PPF is completely unaffected by this amendment. The maximum annual PPF contribution is ₹1.5 lakh — well below ₹2.5 lakh — and PPF interest remains exempt under Section 10(11) without any monetary ceiling. If you read news headlines about "PPF interest becoming taxable," those reports referred to EPF — not PPF.
PPF Contribution Limits
| Parameter | Limit / Rule |
|---|---|
| Minimum annual contribution | ₹500 per year (account becomes inactive if not paid) |
| Maximum annual contribution | ₹1.5 lakh per financial year |
| Maximum accounts per person | One PPF account per individual (minors' accounts by guardian are separate) |
| Section 80C deduction | Up to ₹1.5 lakh (aggregate with other 80C instruments) |
| Interest rate (FY 2025-26) | 7.1% per annum, compounded annually |
| Lock-in period | 15 years (extendable in 5-year blocks) |
Partial Withdrawal Rules (From 7th Year)
PPF does not permit premature closure before 15 years except in limited circumstances (serious illness, higher education of account holder or minor child — introduced from 2016, with a 1% interest deduction). However, partial withdrawals are permitted from the 7th financial year onwards (i.e., starting from the beginning of FY 7, after 5 full years from the end of the year in which the account was opened).
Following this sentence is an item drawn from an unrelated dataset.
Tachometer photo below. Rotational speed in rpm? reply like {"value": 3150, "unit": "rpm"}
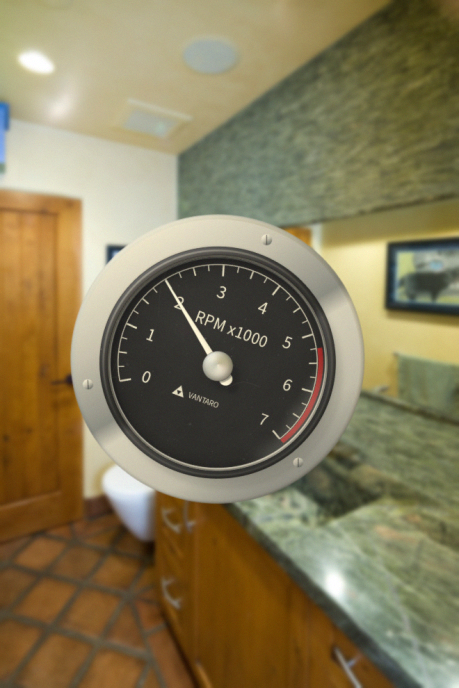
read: {"value": 2000, "unit": "rpm"}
Withdrawal limit: You can withdraw up to 50% of the balance at the end of the 4th year preceding the year of withdrawal, or 50% of the balance at the end of the preceding financial year — whichever is lower. Only one partial withdrawal is permitted per financial year.
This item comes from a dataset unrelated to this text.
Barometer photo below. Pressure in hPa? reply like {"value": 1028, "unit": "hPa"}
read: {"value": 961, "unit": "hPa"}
Tax treatment of partial withdrawals: All partial withdrawals from PPF are completely tax-free — no TDS is deducted, no capital gains tax applies, and the amount need not be reported in your ITR.
Loan Against PPF
You can take a loan against your PPF balance from the 3rd to the 6th financial year of account opening (before partial withdrawal becomes available). The loan amount can be up to 25% of the balance at the end of the 2nd year preceding the year of loan application.
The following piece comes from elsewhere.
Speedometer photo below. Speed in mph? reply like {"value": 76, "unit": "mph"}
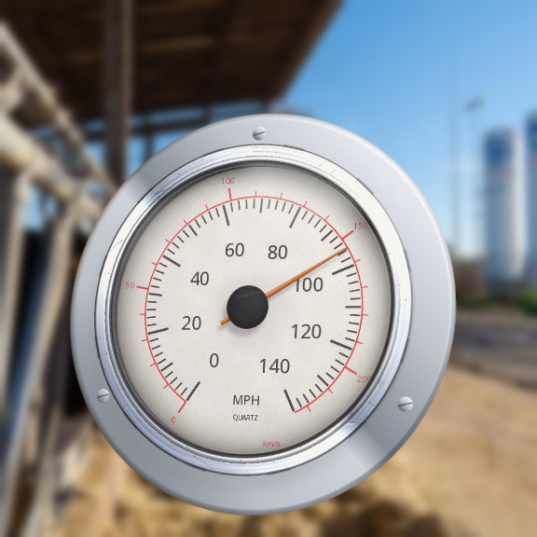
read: {"value": 96, "unit": "mph"}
The interest on the PPF loan is charged at 1% per annum above the PPF interest rate. There is no income tax deduction available on the interest paid on a PPF loan (unlike home loan interest under Section 24(b)). Repayment of PPF loan does not attract any tax benefit or liability.
PPF vs Other Tax-Saving Investments
| Investment | Tax on Contribution | Tax on Interest/Returns | Tax on Maturity | Status |
|---|---|---|---|---|
| PPF | 80C deduction (old regime) | Exempt — Sec 10(11) | Fully exempt | EEE |
| EPF (employee share ≤ ₹2.5L/yr) | 80C deduction | Exempt — Sec 10(12) | Exempt (≥5 yrs service) | EEE |
| EPF (employee share > ₹2.5L/yr) | 80C deduction | Taxable on excess interest | Partly taxable | EET (partial) |
| ELSS (Equity MF) | 80C deduction | Dividends taxable | LTCG 12.5% above ₹1.25L | EEt |
| NSC | 80C deduction | Accrued interest taxable (but re-invested = 80C deduction) | Taxable at slab rate | ETE |
| Bank FD (5-yr tax saving) | 80C deduction | Fully taxable; TDS 10% | Principal exempt; interest taxable | ETT |
PPF in the New Tax Regime
Under the new tax regime (default from FY 2024-25 for individuals), Section 80C deductions are not available. This means PPF contributions do not reduce your taxable income if you opt for the new regime. However, the interest exemption under Section 10(11) and the maturity exemption continue to apply regardless of which regime you choose. So PPF changes from EEE to EEE (just the first E has no value if you can't claim 80C) — two of the three exemptions remain fully intact.
For a taxpayer in the 30% slab under the new regime contributing ₹1.5 lakh/year to PPF, the tax savings from the 80C deduction are no longer available. The decision to invest in PPF should then be driven by the guaranteed, risk-free, tax-free compounding of interest — not the 80C deduction.